My favorite tool for profiling is the combination of Callgrind and KCachegrind. Callgrind emulates a CPU running the actual binary and gives reports about the number of instructions executed, branches taken, and call paths through a program. KCachegrind provides multiple ways to visualize and display this information. The visualization is perhaps the most important part; I often compare two or more runs through a program to see where optimizations have the most effect. (I'll never return to wallclock-based benchmarks—they're laughably irrelevant in their inaccuracy.)
Some focused profiling with this combination revealed that the big
difference before and after the memory fix came from the code path when
concatenating two strings. This is in the Parrot function
Parrot_str_concat(). If both strings exist and have contents (if neither string is empty), the code copied the first string into a result string, then appended the second string to the result. That copy operation performed a reified copy on write.
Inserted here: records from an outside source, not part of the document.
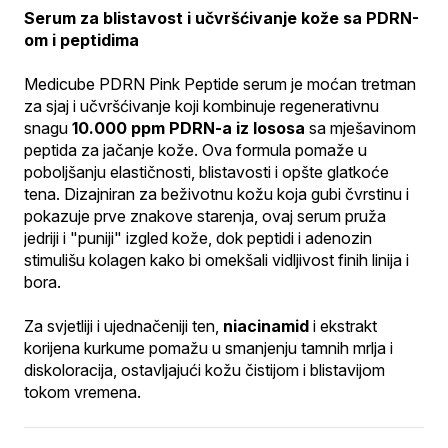
Serum za blistavost i učvršćivanje kože sa PDRN-
om i peptidima
Medicube PDRN Pink Peptide serum je moćan tretman 
za sjaj i učvršćivanje koji kombinuje regenerativnu 
snagu 
10.000 ppm PDRN-a iz lososa
 sa mješavinom 
peptida za jačanje kože. Ova formula pomaže u 
poboljšanju elastičnosti, blistavosti i opšte glatkoće 
tena. Dizajniran za beživotnu kožu koja gubi čvrstinu i 
pokazuje prve znakove starenja, ovaj serum pruža 
jedriji i "puniji" izgled kože, dok peptidi i adenozin 
stimulišu kolagen kako bi omekšali vidljivost finih linija i 
bora.
Za svjetliji i ujednačeniji ten, 
niacinamid
 i ekstrakt 
korijena kurkume pomažu u smanjenju tamnih mrlja i 
diskoloracija, ostavljajući kožu čistijom i blistavijom 
tokom vremena.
I was familiar with that code, as that's where Vasily and I found and fixed
the first bug. After digging into the mess that is
Parrot_str_append(), the slowdown was obvious.
Before our change, reifying a COW string copied the entire buffer. If a substring pointed to five characters in the 90kb buffer representing the entire source code of a program, the copied string would get a new 90kb buffer. Appending another few characters to that string requires only copying a few bytes into the new buffer and changing the buffer length used member of the string header.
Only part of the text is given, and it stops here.